Enhancing professional interactions with veterans is what inspired Samuel Lewis to pursue a certificate and minor in veterans’ studies at EKU along with psychology and mental health counseling degrees. He has not served in the military, but he lives in a region with a sizable veteran population and wants to be prepared to better understand his future patients who have military backgrounds.

“Even history classes covering military subjects really don’t cover them from a human aspect. They talk about it almost as if the soldiers involved are chess pieces being moved across the battlefield,” said Lewis, who also produces Service to Service, a podcast that started out as a class project exploring military and veteran culture, research on veterans, and stories of individual veterans, among other things. “Veterans’ studies lets you zoom in on the chess pieces and understand veterans as a whole.”

The field is small, but it’s steadily gaining momentum as a recognized academic discipline. The peer-reviewed Journal of Veterans Studies published its first article in 2016 and is now supported by the nonprofit Veterans Studies Association, which was founded in 2019 and sponsors the annual Veterans in Society conference.

“A scholarly organization, in addition to a scholarly journal, helps to legitimize something to be an academic field, just like having college programs,” said Mariana Grohowski, founder and editor of the Journal of Veterans Studies, whose research focuses on gender and the military. “My hope for the field is that schools continue to see the need for these classes—majors, minors and certificates.”

Grohowski, who also teaches veterans’ studies courses at UC Irvine, said she’d like to see more students without military connections enroll in veterans’ studies courses.

“Whether we like to admit it or not, civilian society really doesn’t care about the military or veterans very much,” she said. “We live in such a privileged society that we don’t have to. But our veterans and military is something all Americans should care about.”

ASU Launches Degree Program

Arizona State University, which hosted the Veterans in Society conference in 2022, in 2018 used a National Endowment for the Humanities grant to promote dialogue about the military through film screenings and guest speakers. ASU administrators then created the veterans’ studies certificate program, and more than 1,000 students have taken courses in the subject over the past four years.

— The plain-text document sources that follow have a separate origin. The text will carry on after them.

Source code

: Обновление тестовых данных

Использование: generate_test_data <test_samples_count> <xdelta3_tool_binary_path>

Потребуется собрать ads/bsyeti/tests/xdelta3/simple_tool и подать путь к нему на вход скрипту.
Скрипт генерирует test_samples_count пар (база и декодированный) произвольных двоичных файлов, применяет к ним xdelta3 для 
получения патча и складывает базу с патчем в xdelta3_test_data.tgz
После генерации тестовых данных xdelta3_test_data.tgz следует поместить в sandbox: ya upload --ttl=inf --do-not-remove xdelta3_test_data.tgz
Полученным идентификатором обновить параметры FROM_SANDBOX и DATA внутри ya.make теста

And this month, ASU will launch its bachelor’s degree program in applied military and veterans’ studies. The majority of the coursework will be offered online, which is an intentional effort to reach more students—especially veterans who may be pursuing higher education from afar.

The university first advertised the new program last November, and so far 125 students are enrolled in introductory veterans’ studies courses this semester. Four have been accepted to the new major, though the program is still taking applications for an academic session that starts in March.

The program emphasizes practical applications of the material and will require students to complete a curated portfolio of courses and experiential learning components based on one of five applied areas. The areas include public leadership service and policy; counseling and counseling psychology for military and veterans; principles of health care for military, veterans and their families; leadership in military and veteran organizations; and military and veterans from a historical perspective.

“There is a social responsibility to prepare those public servants who are serving those who serve,” said Manuel Aviles-Santiago, associate dean of academic programs and curricular innovation at ASU’s College of Integrative Sciences and Arts, where the veterans’ studies program will be based.

While a disproportionate number of veterans (many with access to GI Bill money) have attended—and sometimes been swindled by—for-profit colleges, William Hubbard, vice president for veterans and military policy at Veterans Education Success, said it’s encouraging that the academic field of veterans’ studies is taking root at reputable public and nonprofit institutions.

“I would not want to see somebody who wants to go into that field and be an advocate or study these issues get sucked into a bad program” at a for-profit, Hubbard said. “Then we would just lose that person, and that would be a shame.”